Washington, D.C.— Rep. Trey Gowdy, chairman of the House Oversight Committee, and Rep. Bob Goodlatte, chairman of the House Judiciary Committee, sent an official request on March 6 to Attorney General Jeff Sessions calling for the appointment of a special counsel to investigate the FBI’s alleged abuse of FISA surveillance and “decisions made or not made” by the Department of Justice (DOJ) preceding the 2016 presidential election and in its aftermath.
BREAKING: Chairmen @RepGoodlatte and @TGowdySC call for a second Special Counsel to investigate potential bias, conflicts of interest, FISA abuse & other decisions made by the Department of Justice in 2016 and 2017. https://t.co/eKt2PJhnNj
— House Judiciary ⚖ (@HouseJudiciary) March 6, 2018
“There is evidence of bias, trending toward animus, among those charged with investigating serious cases,” the Committee chairmen wrote in their letter to Sessions. “There is evidence political opposition research was used in court filings. There is evidence this political opposition research was neither vetted before it was used nor fully revealed to the relevant tribunal.”
Sessions has called for a probe by the Office of the Inspector General (OIG), but Gowdy and Goodlatte, said the appointment of a special prosecutor is more applicable in this case due to the OIG’s lack of authority to investigate or compel former employees to cooperate — due to key figures no longer serving in government— and the DOJ’s inability to investigate itself.
“While we have confidence in the Inspector General for the Department of Justice, the DOJ IG does not have the authority to investigate other governmental entities or former employees of the Department, the Bureau, or other agencies,” Gowdy and Goodlatte wrote.
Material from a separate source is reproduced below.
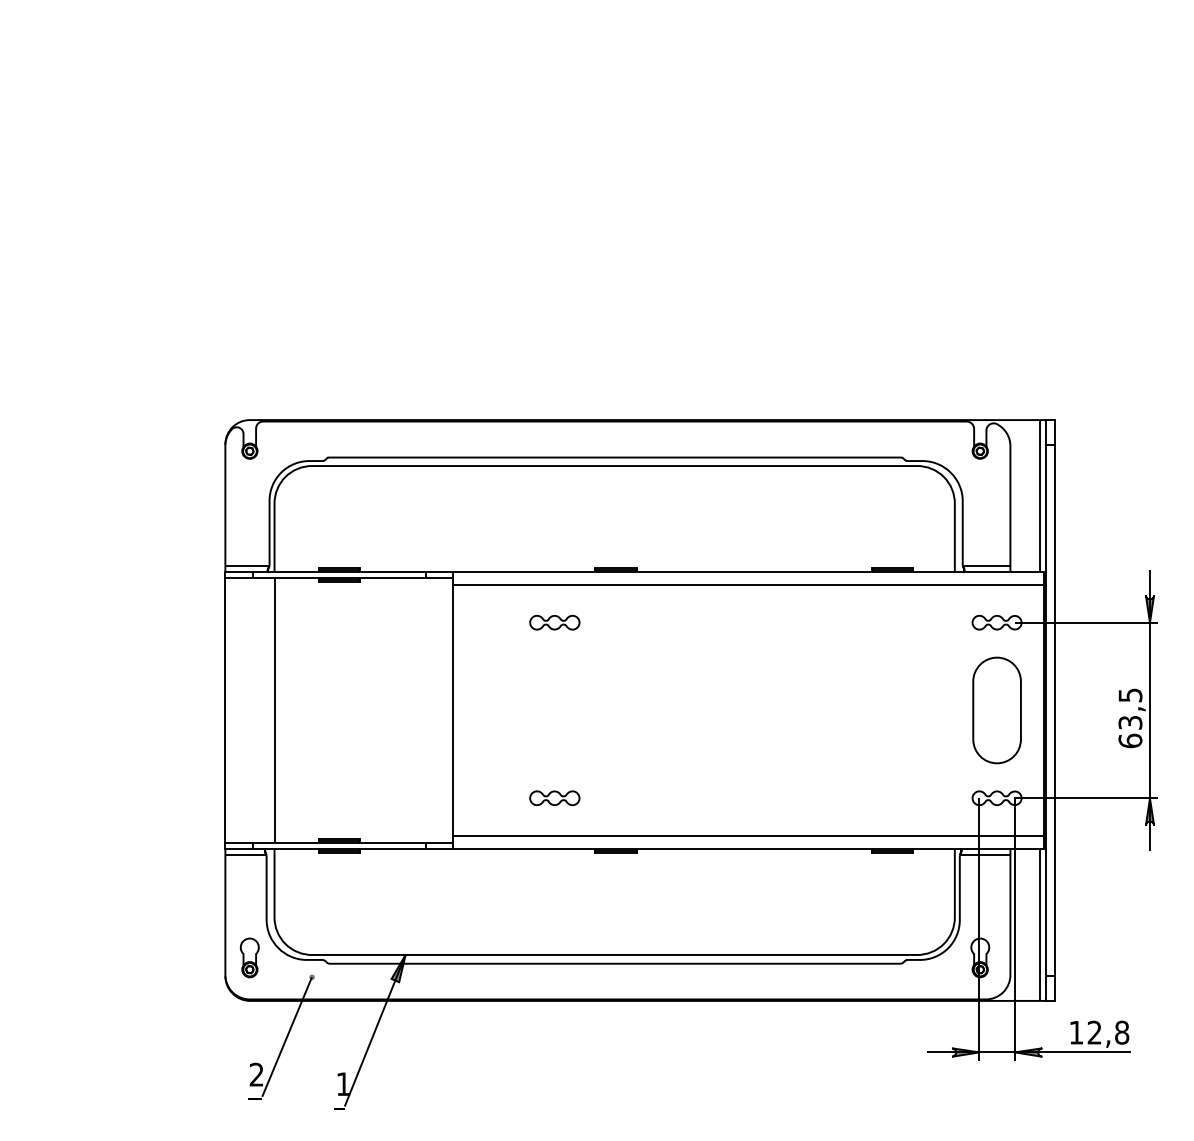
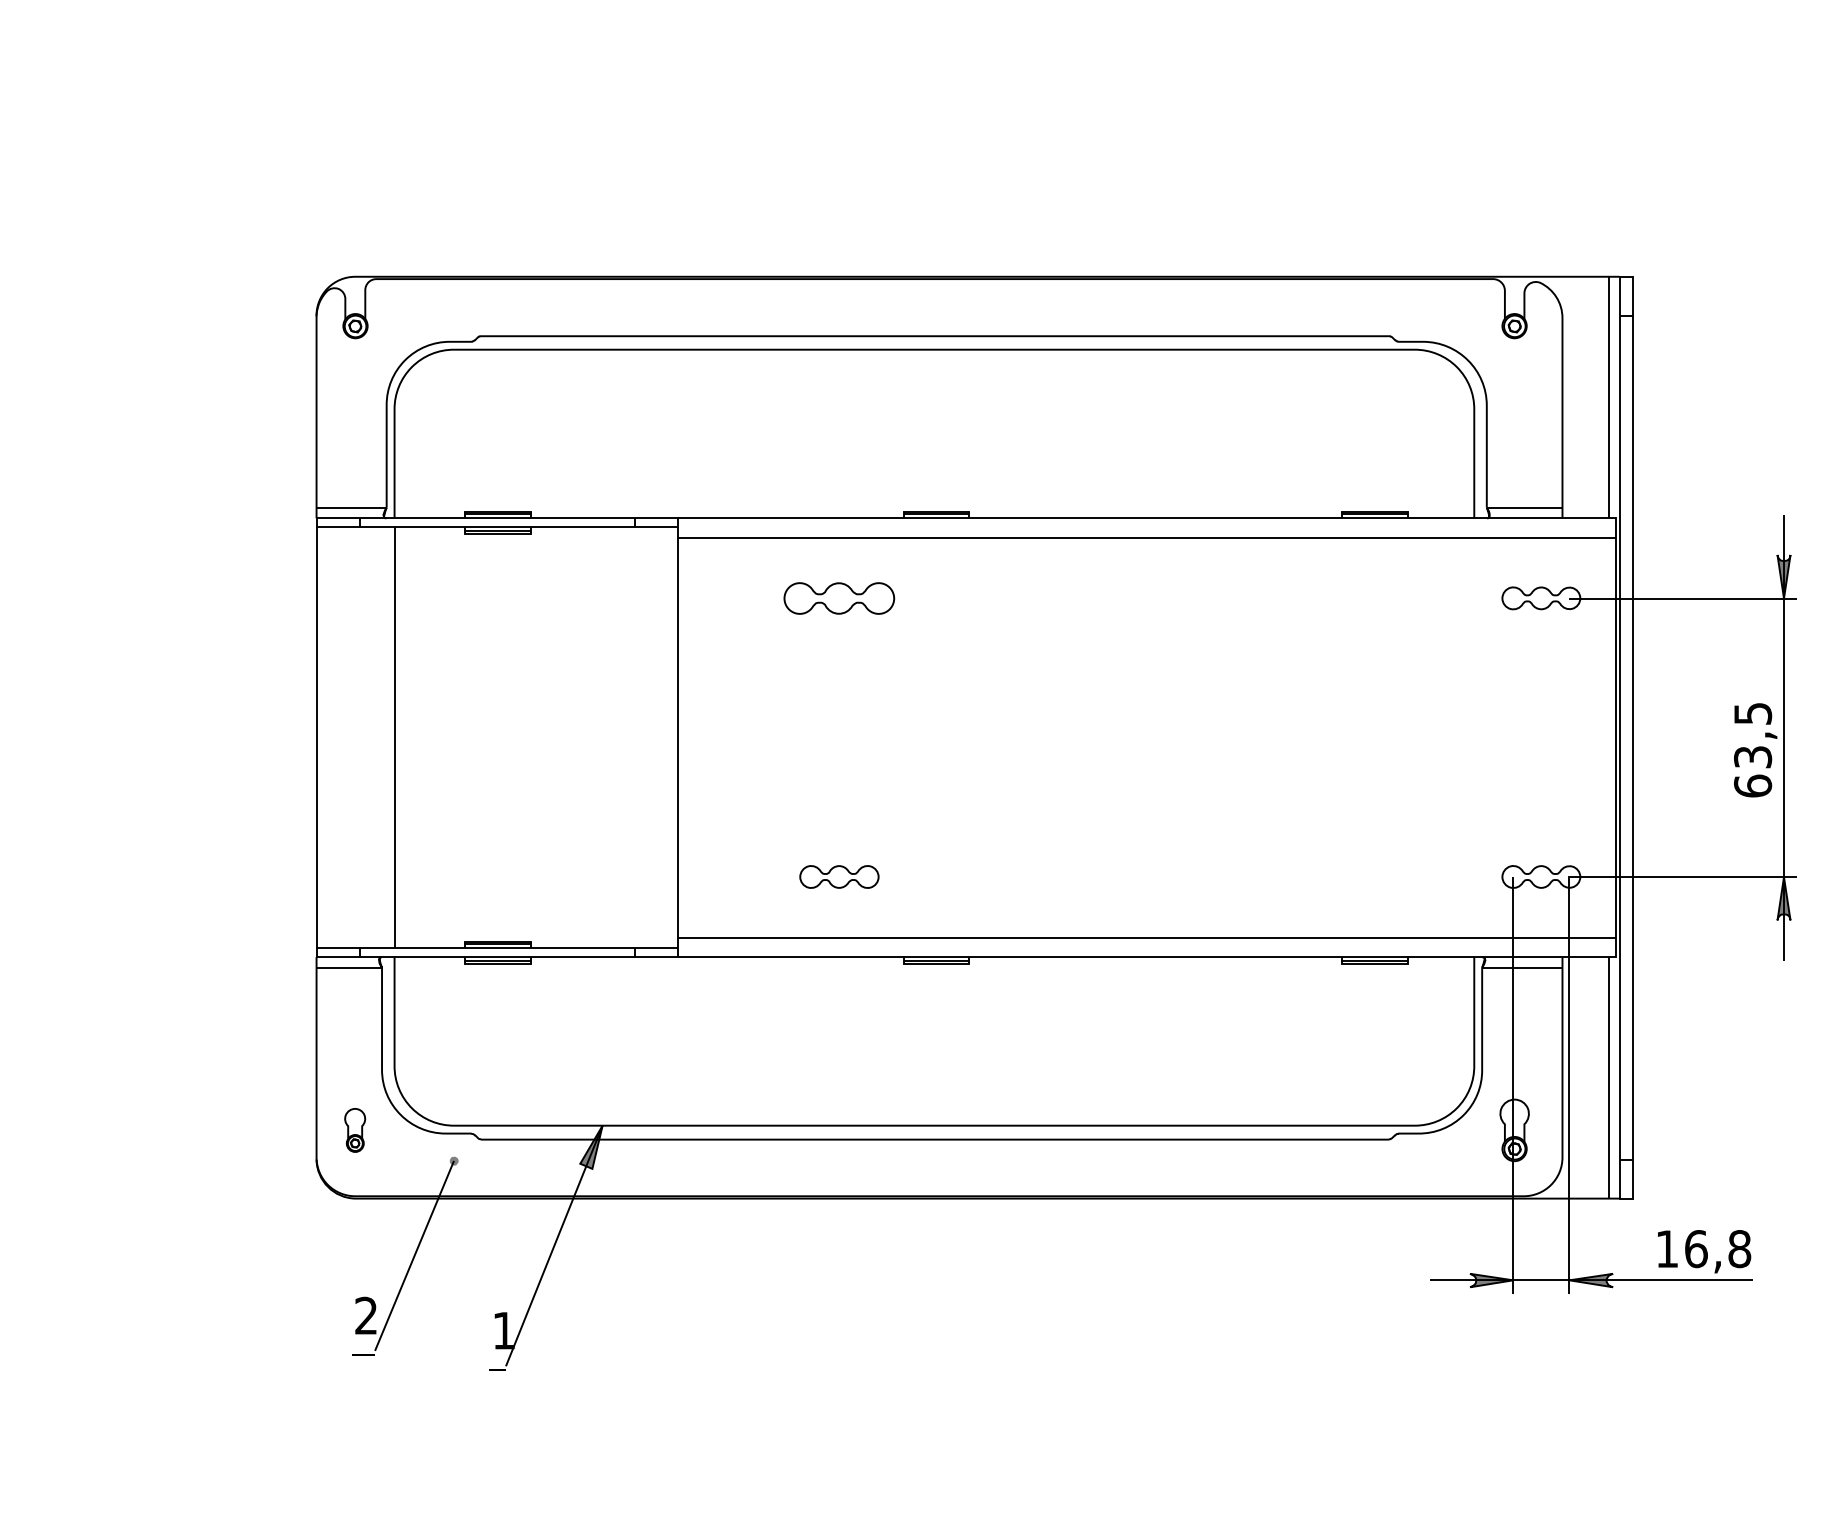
part: (554, 622) -> (838, 598), size x1.4
part: (996, 710) -> (1540, 737), removed
part: (249, 957) -> (354, 1129), size x0.7
text: (1094, 1032) -> (1695, 1248), 12,8 -> 16,8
The committee chairmen added, “Some have been reluctant to call for the appointment of a Special Counsel because such an appointment should be reserved for those unusual cases where existing investigative and prosecutorial entities cannot adequately discharge those duties. We believe this is just such a case.”
A report by the Washington Times listed a number of U.S. government officials that signed off on the FISA warrant to surveil unpaid Trump campaign volunteer Carter Page: former FBI Director James B. Comey; former Deputy Director Andrew McCabe; former acting Deputy Attorney General Sally Yates; former acting Deputy Attorney General Dana Boente; and current Deputy Attorney General Rod Rosenstein all signed off on applications to surveil Carter Page, who had been a Trump campaign adviser.
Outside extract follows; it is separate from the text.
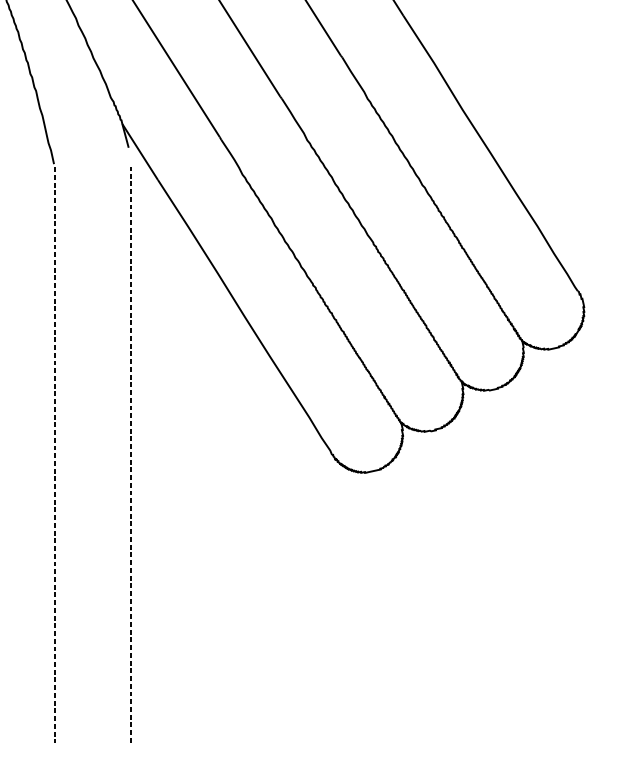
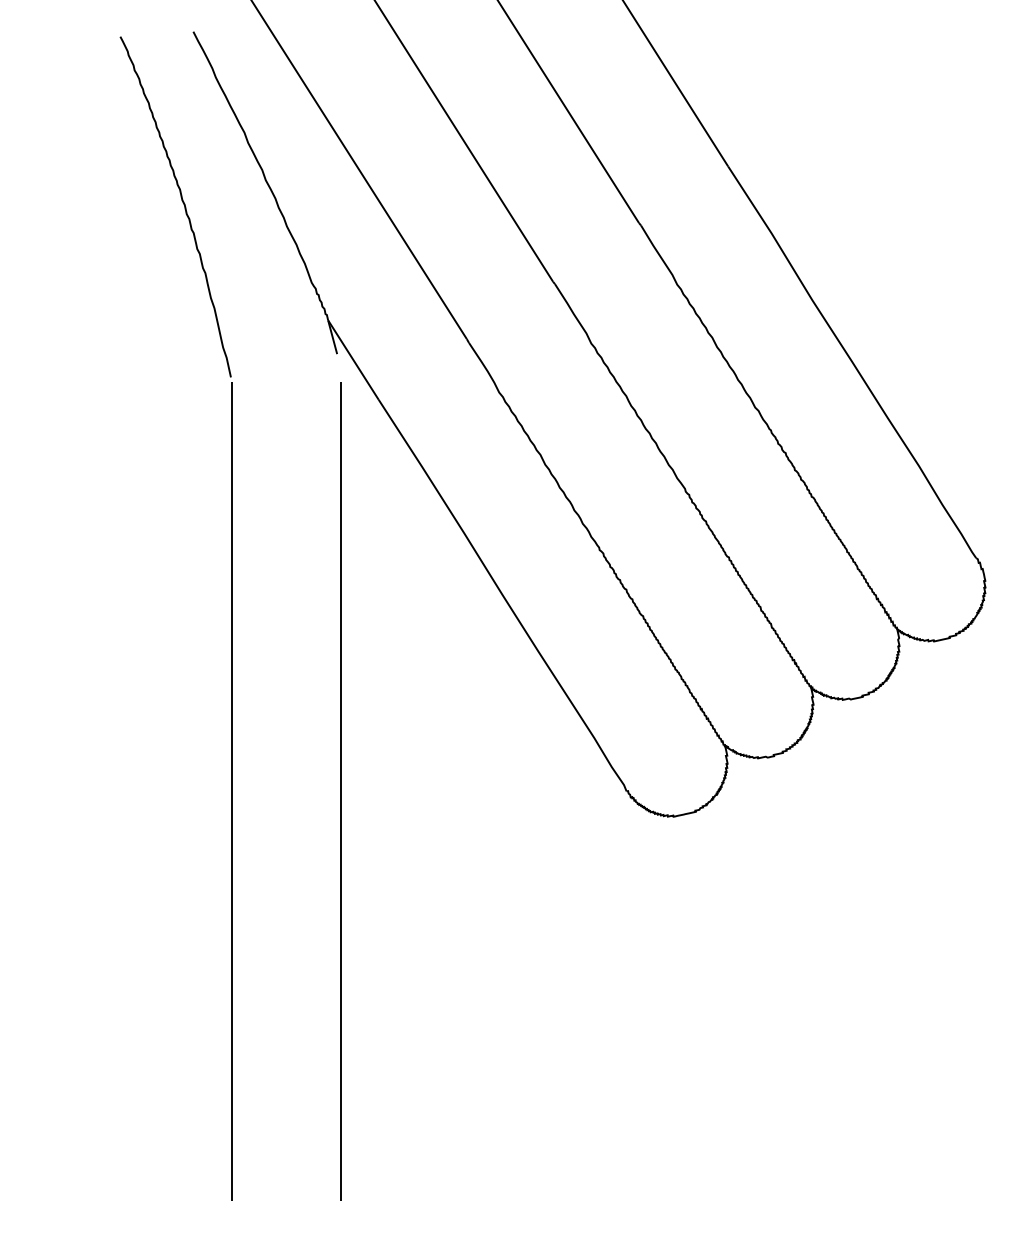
line: (55, 455) -> (232, 791), dashed -> solid
line: (131, 455) -> (340, 791), dashed -> solid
In an interview with Fox News, Gowdy explained that the discovery of new information was behind the call for a second independent counsel.
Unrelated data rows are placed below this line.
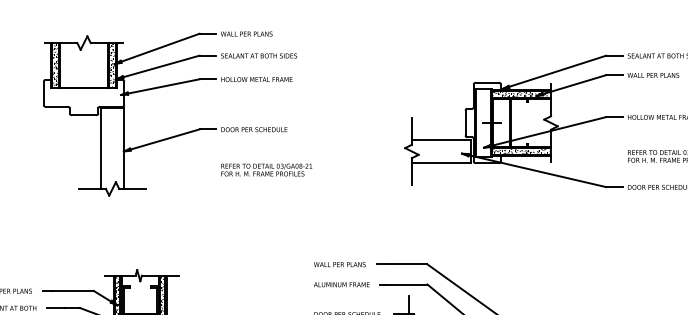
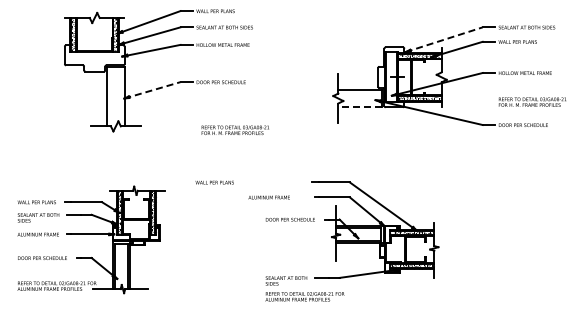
line: (554, 72) -> (444, 39), solid -> dashed
line: (161, 140) -> (152, 90), solid -> dashed
line: (441, 163) -> (360, 107), solid -> dashed
text: (265, 168) -> (234, 129), moved
text: (339, 264) -> (214, 182), moved
text: (340, 284) -> (268, 197), moved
“What changed for me was the knowledge that there are two dozen witnesses that Michael Horowitz, the [DOJ] Inspector General, would not have access to,” Gowdy said. “When I counted up 24 witnesses that he would not be able to access were he to investigate it, yeah only one conclusion, that’s special counsel.”
When asked why a special counsel was needed, Gowdy explained, “Congress doesn’t have the tools to investigate this… we leak like the Gossip Girls.”
Democrats claimed that the request was simply political theater meant to distract from Special Counsel Robert Mueller’s probe into alleged collusion between the Trump campaign and Russia.
“I can understand why House Republicans hope that DOJ will swoop in and save them from this mess — but that is not what the Department of Justice is for,” said Rep. Jerrold Nadler, ranking Democrat on the Judiciary Committee.
Days prior to the letter from Gowdy and Goodlatte, thirteen House Republicans made a similar request, calling for the appointment of an independent counsel to investigate the same issues.
The letter from the thirteen Congressmen stated: “Evidence has come to light that raises serious concerns about decisions and activities by leadership at the highest levels of the Department of Justice and Federal Bureau of Investigation regarding how and why the Clinton probe ended and how and why the Trump-Russia probe began.”
Calls for a second special counsel have grown in the wake of the House Intelligence Committee memo alleging the FBI relied on unvetted campaign opposition research, paid for by the Clinton campaign and the DNC, as evidence used to obtain secret warrants on Trump campaign officials.